This post is a work in progress, more updates will be be added in time (both for new and historical incidents).
2026
April 2026 - WordPress plugin ecosystem compromise
The WordPress ecosystem was hit by a major supply chain incident after more than 30 popular plugins from the EssentialPlugin portfolio were reportedly acquired by a new owner and later backdoored. Researchers said the malicious code remained dormant for months before activating, allowing attackers to push spam content, redirects and potentially further compromise affected websites through trusted plugin update channels. The incident highlights how third-party plugins and vendor-controlled update systems can become high-impact attack vectors for organisations relying on third-party software.
March 2026 - Axios npm package compromise
Popular JavaScript HTTP client library Axios was compromised when attackers gained access to the npm registry account of a maintainer. The attackers published a malicious version of Axios that included a backdoor, allowing them to execute arbitrary code on systems that installed the compromised package.
- Inside the Axios supply chain compromise - One RAT to rule them all published by Elastic Security Labs.
- North Korea-Nexus Threat Actor Compromises Widely Used Axios NPM Package in Supply Chain Attack published by Google Cloud Threat Intelligence.
- The Axios supply chain incident through a risk lens published by me.
March 2026 - LiteLLM PyPI package compromise
Widely used open-source Python package LiteLLM suffered a software supply chain attack after malicious versions were uploaded to PyPI using compromised maintainer credentials. Security researchers reported the poisoned releases contained malware designed to automatically steal API keys, cloud credentials, SSH keys and Kubernetes secrets, with some variants also establishing persistence on affected systems. Because LiteLLM is commonly used as a gateway for multiple AI providers, the incident created heightened risk for organisations storing numerous sensitive credentials in one service. The malicious packages were removed and users were urged to downgrade, rotate secrets and investigate potentially affected environments.
- Security Update: Suspected Supply Chain Incident published by LiteLLM.
2025
September 2025 - Discord 3rd party customer support vendor compromise
While not neccesarily a software supply chain attack, Discord disclosed a security incident involving a third-party customer service provider used to support its Trust & Safety operatrions. Attackers reportedly gained unauthorised access to support system data, exposing a limited number of users’ names, usernames, email addresses, IP addresses, support conversations, partial billing information and ~70,000 government ID images used for age-verification appeals. Discord stated its core platform systems, passwords, and private user messages were not breached. In response, Discord revoked the vendor’s access and launched an investigation.

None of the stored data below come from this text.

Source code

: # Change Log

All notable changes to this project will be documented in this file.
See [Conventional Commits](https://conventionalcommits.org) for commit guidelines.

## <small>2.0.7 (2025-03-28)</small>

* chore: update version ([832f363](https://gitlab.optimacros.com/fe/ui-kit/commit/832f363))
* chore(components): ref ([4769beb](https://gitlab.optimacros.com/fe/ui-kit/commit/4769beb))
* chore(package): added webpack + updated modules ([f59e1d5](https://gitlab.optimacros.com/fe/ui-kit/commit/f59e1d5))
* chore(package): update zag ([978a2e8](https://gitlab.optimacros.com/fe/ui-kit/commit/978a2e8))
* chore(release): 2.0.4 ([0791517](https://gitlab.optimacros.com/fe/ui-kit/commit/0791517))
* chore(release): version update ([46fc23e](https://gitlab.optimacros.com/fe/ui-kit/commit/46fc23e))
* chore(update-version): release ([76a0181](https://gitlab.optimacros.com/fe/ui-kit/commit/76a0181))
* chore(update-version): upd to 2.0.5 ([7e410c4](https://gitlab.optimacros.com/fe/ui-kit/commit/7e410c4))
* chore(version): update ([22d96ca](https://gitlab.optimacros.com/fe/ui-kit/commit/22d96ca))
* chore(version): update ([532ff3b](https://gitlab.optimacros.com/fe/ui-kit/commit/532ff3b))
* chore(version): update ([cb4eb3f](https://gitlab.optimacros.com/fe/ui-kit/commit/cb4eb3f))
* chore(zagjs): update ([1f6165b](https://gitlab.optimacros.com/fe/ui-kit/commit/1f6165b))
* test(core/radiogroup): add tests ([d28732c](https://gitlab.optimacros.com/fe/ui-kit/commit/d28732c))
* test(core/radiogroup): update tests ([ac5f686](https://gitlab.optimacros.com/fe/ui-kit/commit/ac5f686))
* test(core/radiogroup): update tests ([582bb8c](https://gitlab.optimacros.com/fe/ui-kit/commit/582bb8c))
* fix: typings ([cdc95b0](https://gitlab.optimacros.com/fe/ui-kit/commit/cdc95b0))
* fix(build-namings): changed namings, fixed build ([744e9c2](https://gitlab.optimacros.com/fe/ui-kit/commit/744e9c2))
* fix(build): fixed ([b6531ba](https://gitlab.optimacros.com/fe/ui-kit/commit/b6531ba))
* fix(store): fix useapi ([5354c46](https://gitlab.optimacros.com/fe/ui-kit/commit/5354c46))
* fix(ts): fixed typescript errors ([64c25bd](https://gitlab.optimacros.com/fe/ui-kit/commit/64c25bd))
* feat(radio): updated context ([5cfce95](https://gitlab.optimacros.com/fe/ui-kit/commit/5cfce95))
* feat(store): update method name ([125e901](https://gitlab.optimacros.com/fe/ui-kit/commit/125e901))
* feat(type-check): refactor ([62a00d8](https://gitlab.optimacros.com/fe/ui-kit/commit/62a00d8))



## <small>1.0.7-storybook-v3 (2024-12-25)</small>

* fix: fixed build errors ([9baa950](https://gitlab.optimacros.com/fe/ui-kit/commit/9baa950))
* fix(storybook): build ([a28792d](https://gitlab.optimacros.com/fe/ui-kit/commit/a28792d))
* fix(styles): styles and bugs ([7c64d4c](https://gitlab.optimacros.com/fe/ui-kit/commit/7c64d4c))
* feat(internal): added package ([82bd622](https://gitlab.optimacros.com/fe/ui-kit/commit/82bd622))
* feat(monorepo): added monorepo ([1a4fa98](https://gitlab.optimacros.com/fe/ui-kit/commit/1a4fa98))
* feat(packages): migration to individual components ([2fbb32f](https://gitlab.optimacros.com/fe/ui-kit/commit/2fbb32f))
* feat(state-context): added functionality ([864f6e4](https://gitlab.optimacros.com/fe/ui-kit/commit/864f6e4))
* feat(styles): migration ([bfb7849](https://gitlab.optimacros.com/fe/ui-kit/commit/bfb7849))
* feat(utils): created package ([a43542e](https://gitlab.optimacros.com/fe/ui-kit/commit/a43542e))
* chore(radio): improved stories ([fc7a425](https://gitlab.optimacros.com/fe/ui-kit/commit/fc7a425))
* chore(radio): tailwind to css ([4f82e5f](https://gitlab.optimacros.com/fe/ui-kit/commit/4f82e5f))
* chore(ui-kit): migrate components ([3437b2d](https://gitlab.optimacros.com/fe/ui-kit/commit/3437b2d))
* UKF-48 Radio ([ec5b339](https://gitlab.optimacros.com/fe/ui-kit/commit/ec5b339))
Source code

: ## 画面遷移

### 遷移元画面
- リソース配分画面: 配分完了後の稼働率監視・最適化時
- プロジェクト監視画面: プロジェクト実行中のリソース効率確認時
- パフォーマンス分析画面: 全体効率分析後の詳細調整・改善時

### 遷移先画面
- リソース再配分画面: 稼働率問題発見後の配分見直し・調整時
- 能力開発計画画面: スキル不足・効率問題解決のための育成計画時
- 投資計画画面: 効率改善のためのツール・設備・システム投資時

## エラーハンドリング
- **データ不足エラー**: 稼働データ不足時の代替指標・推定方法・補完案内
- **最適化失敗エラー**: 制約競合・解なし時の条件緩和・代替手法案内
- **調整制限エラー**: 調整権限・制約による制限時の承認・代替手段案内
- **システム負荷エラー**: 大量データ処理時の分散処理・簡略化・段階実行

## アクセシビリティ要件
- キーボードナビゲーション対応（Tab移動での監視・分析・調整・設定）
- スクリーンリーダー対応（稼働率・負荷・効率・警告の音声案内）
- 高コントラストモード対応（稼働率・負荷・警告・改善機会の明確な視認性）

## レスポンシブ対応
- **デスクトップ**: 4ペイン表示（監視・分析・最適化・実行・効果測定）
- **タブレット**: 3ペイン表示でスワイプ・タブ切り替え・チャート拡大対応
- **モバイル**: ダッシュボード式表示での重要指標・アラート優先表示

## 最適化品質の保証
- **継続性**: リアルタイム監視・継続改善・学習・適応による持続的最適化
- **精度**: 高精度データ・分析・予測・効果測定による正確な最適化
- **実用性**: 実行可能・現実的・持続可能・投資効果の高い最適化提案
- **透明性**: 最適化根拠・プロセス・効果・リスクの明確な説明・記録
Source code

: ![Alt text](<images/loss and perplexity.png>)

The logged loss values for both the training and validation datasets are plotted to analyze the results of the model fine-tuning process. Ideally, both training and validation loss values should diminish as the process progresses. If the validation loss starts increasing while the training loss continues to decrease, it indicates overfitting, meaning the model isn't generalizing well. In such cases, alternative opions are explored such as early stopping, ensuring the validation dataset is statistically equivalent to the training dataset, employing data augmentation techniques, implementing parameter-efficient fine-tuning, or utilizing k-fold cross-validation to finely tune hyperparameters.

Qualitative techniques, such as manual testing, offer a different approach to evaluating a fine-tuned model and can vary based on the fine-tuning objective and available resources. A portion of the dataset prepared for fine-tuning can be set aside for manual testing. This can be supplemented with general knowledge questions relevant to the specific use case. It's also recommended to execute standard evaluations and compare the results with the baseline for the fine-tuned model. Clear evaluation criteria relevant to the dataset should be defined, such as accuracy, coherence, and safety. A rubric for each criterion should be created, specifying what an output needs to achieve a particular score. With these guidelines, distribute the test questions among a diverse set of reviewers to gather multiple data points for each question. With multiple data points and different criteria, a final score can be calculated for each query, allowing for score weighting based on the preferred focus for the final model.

August 2025 - Salesloft Drift credential compromise and downstream Salesforce data theft
Salesloft disclosed a major third-party supply chain incident involving its Drift chatbot integration for Salesforce. Attackers reportedly stole OAuth credentials tied to the Drift-Salesforce connection, allowing unauthorised access to Salesforce environments across hundreds of organisations. Victims publicly linked to the campaign included Cloudflare, Zscaler, PagerDuty and Palo Alto Networks. Exposed data reportedly included customer contact details, sales records, support case content and in some cases sensitive tokens or credentials shared in support workflows. The incident highlighted how SaaS integrations with broad permissions can create high-impact downstream risk even when the affected organisations’ own core infrastructure remains uncompromised.